== Work to be completed ==
Every record here needs to be written out again exactly.

Data under study section start

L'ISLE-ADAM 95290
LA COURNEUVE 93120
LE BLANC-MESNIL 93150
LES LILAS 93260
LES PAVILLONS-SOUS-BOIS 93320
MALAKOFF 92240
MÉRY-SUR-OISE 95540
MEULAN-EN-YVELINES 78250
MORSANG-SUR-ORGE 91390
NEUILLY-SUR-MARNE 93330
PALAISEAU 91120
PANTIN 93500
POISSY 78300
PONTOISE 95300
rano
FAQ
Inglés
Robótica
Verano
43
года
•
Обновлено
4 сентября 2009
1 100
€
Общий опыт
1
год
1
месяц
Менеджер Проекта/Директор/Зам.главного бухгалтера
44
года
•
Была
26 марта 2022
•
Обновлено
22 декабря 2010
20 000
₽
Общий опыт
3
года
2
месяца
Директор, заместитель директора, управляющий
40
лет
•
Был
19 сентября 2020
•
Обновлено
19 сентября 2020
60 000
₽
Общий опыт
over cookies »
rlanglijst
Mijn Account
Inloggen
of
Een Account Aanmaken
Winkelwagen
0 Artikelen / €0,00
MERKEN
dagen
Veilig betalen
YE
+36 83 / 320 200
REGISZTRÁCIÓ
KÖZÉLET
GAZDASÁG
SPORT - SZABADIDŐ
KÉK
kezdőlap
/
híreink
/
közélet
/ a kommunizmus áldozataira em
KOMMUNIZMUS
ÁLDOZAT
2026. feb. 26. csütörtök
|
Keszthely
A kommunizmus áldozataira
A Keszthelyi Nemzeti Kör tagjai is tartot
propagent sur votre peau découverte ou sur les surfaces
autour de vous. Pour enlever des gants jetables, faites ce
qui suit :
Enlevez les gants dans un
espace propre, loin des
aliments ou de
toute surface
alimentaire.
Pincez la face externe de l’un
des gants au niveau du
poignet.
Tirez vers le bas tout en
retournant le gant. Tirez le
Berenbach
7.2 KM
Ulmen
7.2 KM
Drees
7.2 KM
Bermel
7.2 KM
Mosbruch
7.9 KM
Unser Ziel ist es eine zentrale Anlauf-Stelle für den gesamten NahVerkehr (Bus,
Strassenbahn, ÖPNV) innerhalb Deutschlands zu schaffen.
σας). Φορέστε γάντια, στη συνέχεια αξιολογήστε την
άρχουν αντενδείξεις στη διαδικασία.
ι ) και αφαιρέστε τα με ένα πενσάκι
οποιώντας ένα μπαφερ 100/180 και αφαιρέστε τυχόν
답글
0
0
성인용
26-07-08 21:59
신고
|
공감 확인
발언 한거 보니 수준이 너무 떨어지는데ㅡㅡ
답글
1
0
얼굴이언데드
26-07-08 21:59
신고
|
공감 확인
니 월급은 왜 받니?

Data under study section end

== Finished exercise ==
L'ISLE-ADAM 95290
LA COURNEUVE 93120
LE BLANC-MESNIL 93150
LES LILAS 93260
LES PAVILLONS-SOUS-BOIS 93320
MALAKOFF 92240
MÉRY-SUR-OISE 95540
MEULAN-EN-YVELINES 78250
MORSANG-SUR-ORGE 91390
NEUILLY-SUR-MARNE 93330
PALAISEAU 91120
PANTIN 93500
POISSY 78300
PONTOISE 95300
rano
FAQ
Inglés
Robótica
Verano
43
года
•
Обновлено
4 сентября 2009
1 100
€
Общий опыт
1
год
1
месяц
Менеджер Проекта/Директор/Зам.главного бухгалтера
44
года
•
Была
26 марта 2022
•
Обновлено
22 декабря 2010
20 000
₽
Общий опыт
3
года
2
месяца
Директор, заместитель директора, управляющий
40
лет
•
Был
19 сентября 2020
•
Обновлено
19 сентября 2020
60 000
₽
Общий опыт
over cookies »
rlanglijst
Mijn Account
Inloggen
of
Een Account Aanmaken
Winkelwagen
0 Artikelen / €0,00
MERKEN
dagen
Veilig betalen
YE
+36 83 / 320 200
REGISZTRÁCIÓ
KÖZÉLET
GAZDASÁG
SPORT - SZABADIDŐ
KÉK
kezdőlap
/
híreink
/
közélet
/ a kommunizmus áldozataira em
KOMMUNIZMUS
ÁLDOZAT
2026. feb. 26. csütörtök
|
Keszthely
A kommunizmus áldozataira
A Keszthelyi Nemzeti Kör tagjai is tartot
propagent sur votre peau découverte ou sur les surfaces
autour de vous. Pour enlever des gants jetables, faites ce
qui suit :
Enlevez les gants dans un
espace propre, loin des
aliments ou de
toute surface
alimentaire.
Pincez la face externe de l’un
des gants au niveau du
poignet.
Tirez vers le bas tout en
retournant le gant. Tirez le
Berenbach
7.2 KM
Ulmen
7.2 KM
Drees
7.2 KM
Bermel
7.2 KM
Mosbruch
7.9 KM
Unser Ziel ist es eine zentrale Anlauf-Stelle für den gesamten NahVerkehr (Bus,
Strassenbahn, ÖPNV) innerhalb Deutschlands zu schaffen.
σας). Φορέστε γάντια, στη συνέχεια αξιολογήστε την
άρχουν αντενδείξεις στη διαδικασία.
ι ) και αφαιρέστε τα με ένα πενσάκι
οποιώντας ένα μπαφερ 100/180 και αφαιρέστε τυχόν
답글
0
0
성인용
26-07-08 21:59
신고
|
공감 확인
발언 한거 보니 수준이 너무 떨어지는데ㅡㅡ
답글
1
0
얼굴이언데드
26-07-08 21:59
신고
|
공감 확인
니 월급은 왜 받니?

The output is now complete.